It has not always done so, but Western society today equates thinness with health and beauty. In fact, in the United States thinness has become a national obsession. Most of us are as preoccupied with how much we eat as with the taste and nutritional value of our food. Thus it is not surprising that during the past three decades we have also witnessed an increase in two eating disorders that have at their core a morbid fear of gaining weight. Sufferers of anorexia nervosa, like Shani, are convinced that they need to be extremely thin, and they lose so much weight that they may starve themselves to death. People with bulimia nervosa go on frequent eating binges, during which they uncontrollably consume large quantities of food, and then force themselves to vomit or take other extreme steps to keep from gaining weight. A third eating disorder, binge-eating disorder, in which people frequently go on eating binges but do not force themselves to vomit or engage in other such behaviors, also appears to be on the rise.

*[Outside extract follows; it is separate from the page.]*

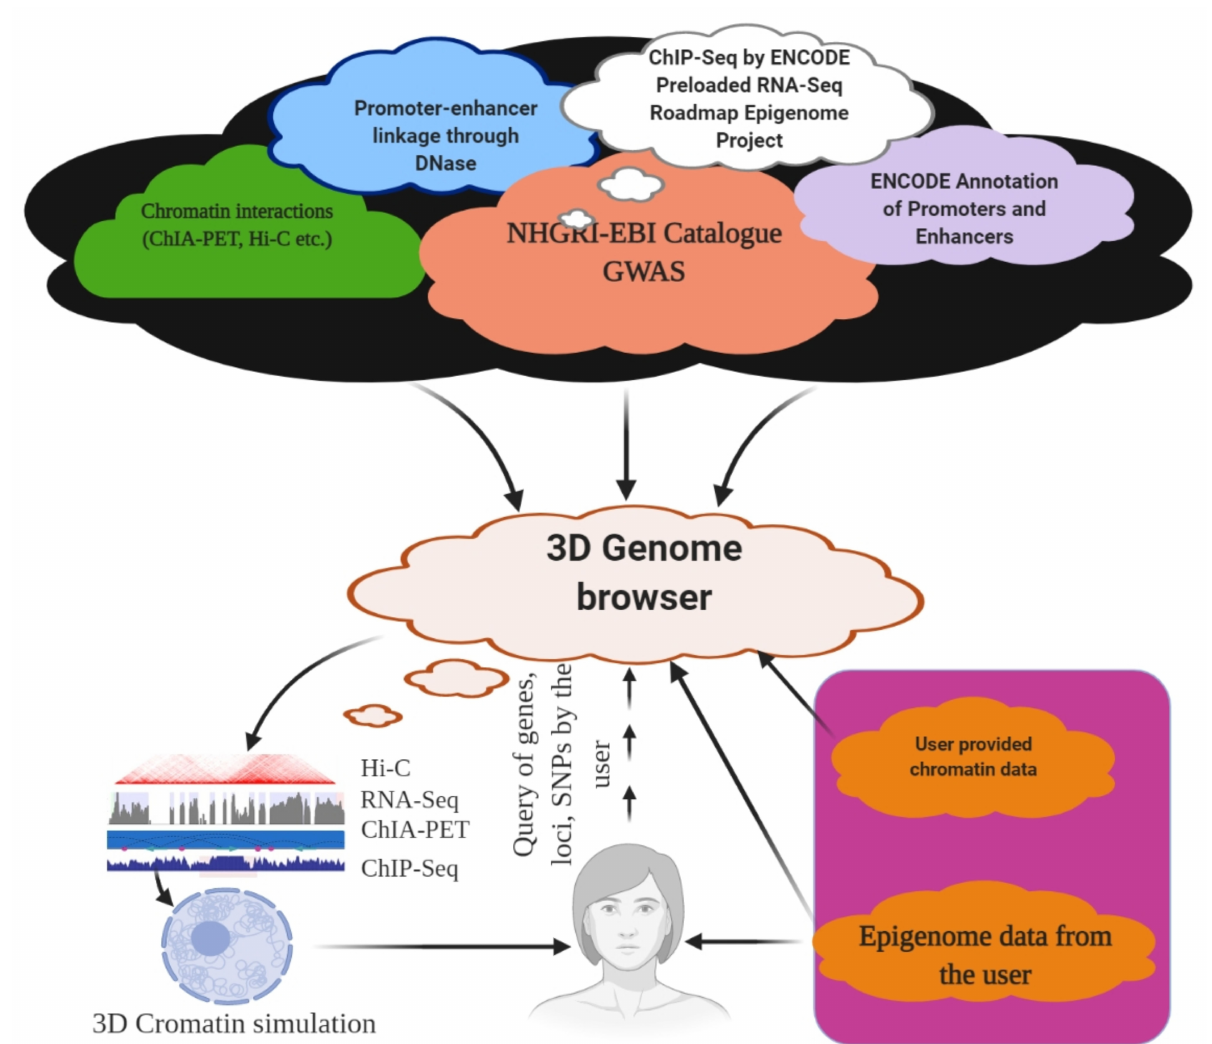
Figure 4. 3D Genome browser. Using a 3D genome browser, it is possible to join multiple users worldwide to explore and understand chromatin interaction data, including ChIA-PET, PLAC-Seq, Hi-C, and capture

People with binge-eating disorder do not fear weight gain to the same degree as those with anorexia nervosa and bulimia nervosa, but they do have many of the other features found in those disorders (Alvarenga et al., 2014).

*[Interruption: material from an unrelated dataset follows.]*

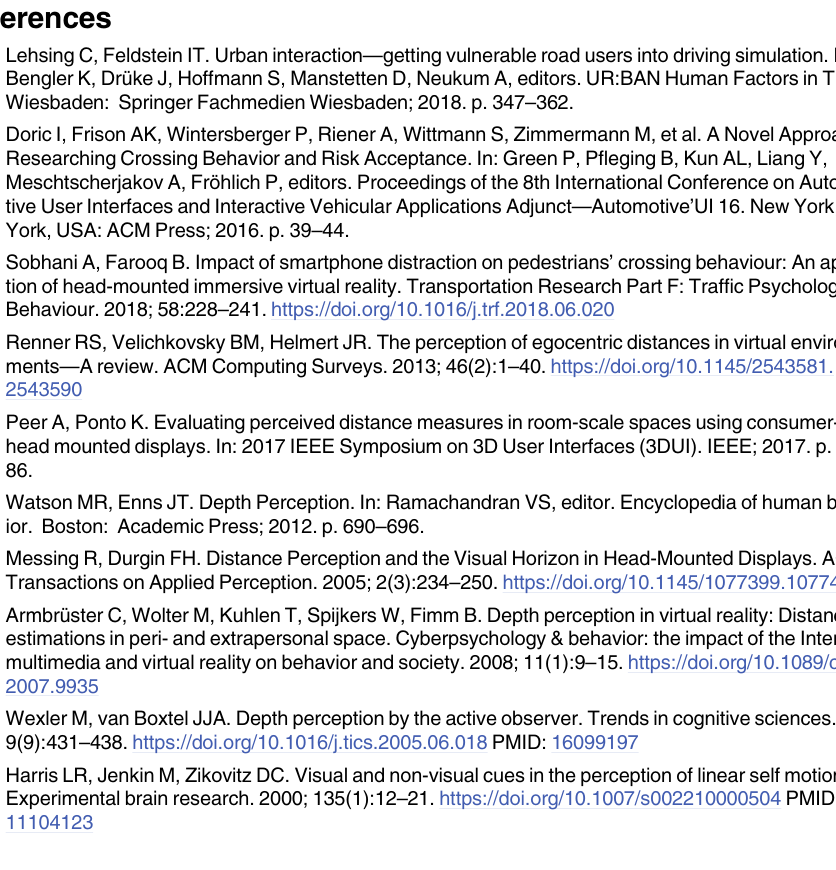
S6 Fig. Effect of distance (scaled by translation gain) on visually guided walking.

The news media have published many reports about eating disorders. One reason for the surge in public interest is the frightening medical consequences that can result from the disorders. The public first became aware of such consequences in 1983 when Karen Carpenter died from medical problems related to anorexia. Carpenter, the 32-year-old lead singer of the soft-rock brother-and-sister duo called the Carpenters, had been enormously successful and was admired by many as a wholesome and healthy model to young women everywhere. Another reason for the current concern is the disproportionate prevalence of anorexia nervosa and bulimia nervosa among adolescent girls and young women.